I've observed that we tend to get a number of questions in the vein of "I'm training a neural network and the model is not effective (for some definition of effective). Please help me fix it." (I can provide examples of these types of questions, but I don't think it would be helpful to highlight the authors at this time.)
These questions are not exactly programming questions, since OP has syntactically-correct code; instead, OP's problem is that the model isn't very effective at whatever task they're working on. (But there could be semantic errors, in which case the question is, in my view, a programming question -- but whether or not this is the case is not obvious without a detailed study of the code and what task OP is trying to accomplish with the model. Both are often unclear.)
In some sense, they are on-topic because they are about how to carry out modeling which is, essentially, a core component of modern machine learning.
On the other hand, since all neural networks are bespoke and parameterized with a truly massive number of knobs (hyperparameters) to twiddle, these questions don't seem to generalize very well. And these threads tend to take on the form of a frustrating IT support dialogue:
Answerer: "Try adjusting the learning rate."
OP: "That didn't work."
Answerer: "Try using a smaller hidden layer."
OP: "That didn't work."
Answerer: "Try using a different activation function."
OP: "That didn't work."
We could undertake to write a comprehensive answer enumerating the various knobs to attempt improving the model, perhaps in the form of "symptom/diagnosis/treatment." I don't know how effective this would be, since OP will often insist "but I tried that!" Moreover, it's usually true that many knobs will need to be turned in combination.

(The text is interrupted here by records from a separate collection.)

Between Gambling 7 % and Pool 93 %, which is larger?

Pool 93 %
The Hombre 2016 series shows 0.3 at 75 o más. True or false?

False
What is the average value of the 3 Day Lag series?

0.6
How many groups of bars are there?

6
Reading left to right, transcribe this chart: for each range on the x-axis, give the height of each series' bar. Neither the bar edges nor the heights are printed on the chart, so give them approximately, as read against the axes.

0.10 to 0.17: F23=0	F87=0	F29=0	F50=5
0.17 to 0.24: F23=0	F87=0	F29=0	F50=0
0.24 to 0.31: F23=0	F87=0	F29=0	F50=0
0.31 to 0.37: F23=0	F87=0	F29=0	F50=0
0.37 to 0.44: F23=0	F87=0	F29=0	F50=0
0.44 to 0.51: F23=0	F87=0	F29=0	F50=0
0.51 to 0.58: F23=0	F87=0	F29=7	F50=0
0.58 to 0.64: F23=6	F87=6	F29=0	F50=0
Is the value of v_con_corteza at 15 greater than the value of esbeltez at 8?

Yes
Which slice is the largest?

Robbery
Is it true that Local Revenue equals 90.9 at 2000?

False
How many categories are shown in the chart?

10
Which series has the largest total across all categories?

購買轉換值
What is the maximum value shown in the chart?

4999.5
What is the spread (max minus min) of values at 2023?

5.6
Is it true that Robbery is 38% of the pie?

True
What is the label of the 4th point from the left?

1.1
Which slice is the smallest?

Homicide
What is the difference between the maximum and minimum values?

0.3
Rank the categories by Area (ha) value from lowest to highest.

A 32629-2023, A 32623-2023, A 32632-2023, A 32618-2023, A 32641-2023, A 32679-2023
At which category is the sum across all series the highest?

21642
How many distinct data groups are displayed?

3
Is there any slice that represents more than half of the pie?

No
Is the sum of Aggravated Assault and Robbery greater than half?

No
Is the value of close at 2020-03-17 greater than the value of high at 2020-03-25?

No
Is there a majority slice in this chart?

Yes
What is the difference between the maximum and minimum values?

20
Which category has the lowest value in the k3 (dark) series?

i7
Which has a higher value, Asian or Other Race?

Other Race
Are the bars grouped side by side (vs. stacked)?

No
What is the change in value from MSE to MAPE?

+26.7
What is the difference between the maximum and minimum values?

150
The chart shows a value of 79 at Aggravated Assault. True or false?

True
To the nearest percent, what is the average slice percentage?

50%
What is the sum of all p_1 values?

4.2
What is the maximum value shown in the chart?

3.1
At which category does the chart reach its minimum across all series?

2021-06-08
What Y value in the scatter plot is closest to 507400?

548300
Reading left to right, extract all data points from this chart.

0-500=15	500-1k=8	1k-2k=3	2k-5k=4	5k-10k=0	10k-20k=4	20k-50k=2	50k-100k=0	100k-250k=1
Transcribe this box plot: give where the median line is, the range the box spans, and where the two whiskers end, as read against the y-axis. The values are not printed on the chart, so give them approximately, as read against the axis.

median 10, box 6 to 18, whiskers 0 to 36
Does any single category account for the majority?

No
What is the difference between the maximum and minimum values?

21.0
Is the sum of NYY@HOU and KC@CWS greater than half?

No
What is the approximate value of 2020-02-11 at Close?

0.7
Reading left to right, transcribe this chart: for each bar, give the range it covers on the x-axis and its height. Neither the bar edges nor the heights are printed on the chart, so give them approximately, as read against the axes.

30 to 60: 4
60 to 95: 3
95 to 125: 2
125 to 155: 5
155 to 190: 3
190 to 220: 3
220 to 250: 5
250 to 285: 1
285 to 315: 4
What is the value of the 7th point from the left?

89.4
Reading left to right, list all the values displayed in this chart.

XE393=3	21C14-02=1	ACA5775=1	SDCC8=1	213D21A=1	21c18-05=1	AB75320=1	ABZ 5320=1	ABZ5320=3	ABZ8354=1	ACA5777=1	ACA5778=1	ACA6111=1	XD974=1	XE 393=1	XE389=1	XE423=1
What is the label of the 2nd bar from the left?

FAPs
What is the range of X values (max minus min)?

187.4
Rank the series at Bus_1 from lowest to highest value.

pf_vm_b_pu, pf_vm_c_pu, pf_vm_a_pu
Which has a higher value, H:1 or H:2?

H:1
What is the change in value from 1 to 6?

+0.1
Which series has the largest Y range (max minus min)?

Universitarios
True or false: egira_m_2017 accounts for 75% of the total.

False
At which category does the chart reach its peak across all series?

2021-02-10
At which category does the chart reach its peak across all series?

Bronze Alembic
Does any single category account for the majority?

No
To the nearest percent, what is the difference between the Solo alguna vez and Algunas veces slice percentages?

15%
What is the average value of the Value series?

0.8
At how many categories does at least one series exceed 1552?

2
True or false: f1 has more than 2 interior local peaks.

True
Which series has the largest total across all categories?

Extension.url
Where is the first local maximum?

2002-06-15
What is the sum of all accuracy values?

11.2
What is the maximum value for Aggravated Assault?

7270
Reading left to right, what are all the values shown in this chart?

By way of example, in working on a hobby neural network project, it took me more than 150 different model configurations to get a model that worked to my satisfaction, and this involved tuning a number of different model attributes in combination (and many hours of computing time).
Is there a way that we can give helpful answers to the rising tide of these rather under-specified questions? Tuning neural networks is important, and we have a large volume of questions about how to do it, but I have yet to see a good answer to any one question.